----- Information shown -----

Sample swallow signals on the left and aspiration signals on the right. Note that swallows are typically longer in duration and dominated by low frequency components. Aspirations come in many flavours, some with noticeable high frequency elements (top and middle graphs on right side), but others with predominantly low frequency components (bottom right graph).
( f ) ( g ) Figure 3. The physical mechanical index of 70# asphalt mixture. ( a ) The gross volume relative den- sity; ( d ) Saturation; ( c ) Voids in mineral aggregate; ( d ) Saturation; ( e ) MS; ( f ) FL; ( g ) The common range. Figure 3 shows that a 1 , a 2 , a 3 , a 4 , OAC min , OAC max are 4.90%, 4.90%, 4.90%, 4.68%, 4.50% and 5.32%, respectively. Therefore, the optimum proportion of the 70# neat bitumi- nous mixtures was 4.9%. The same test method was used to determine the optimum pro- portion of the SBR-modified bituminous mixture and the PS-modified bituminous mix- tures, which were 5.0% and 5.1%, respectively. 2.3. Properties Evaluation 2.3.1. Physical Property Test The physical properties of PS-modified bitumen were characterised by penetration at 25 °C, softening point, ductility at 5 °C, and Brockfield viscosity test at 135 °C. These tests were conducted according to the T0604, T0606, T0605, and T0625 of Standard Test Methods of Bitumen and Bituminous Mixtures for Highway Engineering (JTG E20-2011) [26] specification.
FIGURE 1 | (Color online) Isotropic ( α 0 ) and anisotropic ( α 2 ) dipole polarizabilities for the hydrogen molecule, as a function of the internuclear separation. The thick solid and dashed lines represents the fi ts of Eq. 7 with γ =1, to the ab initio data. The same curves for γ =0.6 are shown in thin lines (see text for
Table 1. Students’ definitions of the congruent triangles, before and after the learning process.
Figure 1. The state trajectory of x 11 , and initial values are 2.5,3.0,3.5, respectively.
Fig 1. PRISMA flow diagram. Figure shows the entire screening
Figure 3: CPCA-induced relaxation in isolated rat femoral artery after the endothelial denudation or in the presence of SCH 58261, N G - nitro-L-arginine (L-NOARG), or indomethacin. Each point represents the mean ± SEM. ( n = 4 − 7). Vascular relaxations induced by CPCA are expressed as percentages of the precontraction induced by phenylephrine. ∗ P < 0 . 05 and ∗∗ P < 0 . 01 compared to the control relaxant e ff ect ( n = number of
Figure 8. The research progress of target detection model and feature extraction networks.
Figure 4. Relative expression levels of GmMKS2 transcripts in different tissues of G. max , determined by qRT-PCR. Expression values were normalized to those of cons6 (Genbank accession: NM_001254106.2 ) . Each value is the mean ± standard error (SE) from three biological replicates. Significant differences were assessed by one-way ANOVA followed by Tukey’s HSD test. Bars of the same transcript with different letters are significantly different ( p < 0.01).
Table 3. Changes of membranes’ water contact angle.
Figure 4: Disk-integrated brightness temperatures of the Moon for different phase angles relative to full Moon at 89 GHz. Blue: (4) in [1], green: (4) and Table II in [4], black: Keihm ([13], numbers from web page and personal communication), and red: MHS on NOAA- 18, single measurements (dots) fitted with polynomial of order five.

-----

Copy out each entry exactly, leaving nothing out.

* _Written reply_:
Sample swallow signals on the left and aspiration signals on the right. Note that swallows are typically longer in duration and dominated by low frequency components. Aspirations come in many flavours, some with noticeable high frequency elements (top and middle graphs on right side), but others with predominantly low frequency components (bottom right graph).
( f ) ( g ) Figure 3. The physical mechanical index of 70# asphalt mixture. ( a ) The gross volume relative den- sity; ( d ) Saturation; ( c ) Voids in mineral aggregate; ( d ) Saturation; ( e ) MS; ( f ) FL; ( g ) The common range. Figure 3 shows that a 1 , a 2 , a 3 , a 4 , OAC min , OAC max are 4.90%, 4.90%, 4.90%, 4.68%, 4.50% and 5.32%, respectively. Therefore, the optimum proportion of the 70# neat bitumi- nous mixtures was 4.9%. The same test method was used to determine the optimum pro- portion of the SBR-modified bituminous mixture and the PS-modified bituminous mix- tures, which were 5.0% and 5.1%, respectively. 2.3. Properties Evaluation 2.3.1. Physical Property Test The physical properties of PS-modified bitumen were characterised by penetration at 25 °C, softening point, ductility at 5 °C, and Brockfield viscosity test at 135 °C. These tests were conducted according to the T0604, T0606, T0605, and T0625 of Standard Test Methods of Bitumen and Bituminous Mixtures for Highway Engineering (JTG E20-2011) [26] specification.
FIGURE 1 | (Color online) Isotropic ( α 0 ) and anisotropic ( α 2 ) dipole polarizabilities for the hydrogen molecule, as a function of the internuclear separation. The thick solid and dashed lines represents the fi ts of Eq. 7 with γ =1, to the ab initio data. The same curves for γ =0.6 are shown in thin lines (see text for
Table 1. Students’ definitions of the congruent triangles, before and after the learning process.
Figure 1. The state trajectory of x 11 , and initial values are 2.5,3.0,3.5, respectively.
Fig 1. PRISMA flow diagram. Figure shows the entire screening
Figure 3: CPCA-induced relaxation in isolated rat femoral artery after the endothelial denudation or in the presence of SCH 58261, N G - nitro-L-arginine (L-NOARG), or indomethacin. Each point represents the mean ± SEM. ( n = 4 − 7). Vascular relaxations induced by CPCA are expressed as percentages of the precontraction induced by phenylephrine. ∗ P < 0 . 05 and ∗∗ P < 0 . 01 compared to the control relaxant e ff ect ( n = number of
Figure 8. The research progress of target detection model and feature extraction networks.
Figure 4. Relative expression levels of GmMKS2 transcripts in different tissues of G. max , determined by qRT-PCR. Expression values were normalized to those of cons6 (Genbank accession: NM_001254106.2 ) . Each value is the mean ± standard error (SE) from three biological replicates. Significant differences were assessed by one-way ANOVA followed by Tukey’s HSD test. Bars of the same transcript with different letters are significantly different ( p < 0.01).
Table 3. Changes of membranes’ water contact angle.
Figure 4: Disk-integrated brightness temperatures of the Moon for different phase angles relative to full Moon at 89 GHz. Blue: (4) in [1], green: (4) and Table II in [4], black: Keihm ([13], numbers from web page and personal communication), and red: MHS on NOAA- 18, single measurements (dots) fitted with polynomial of order five.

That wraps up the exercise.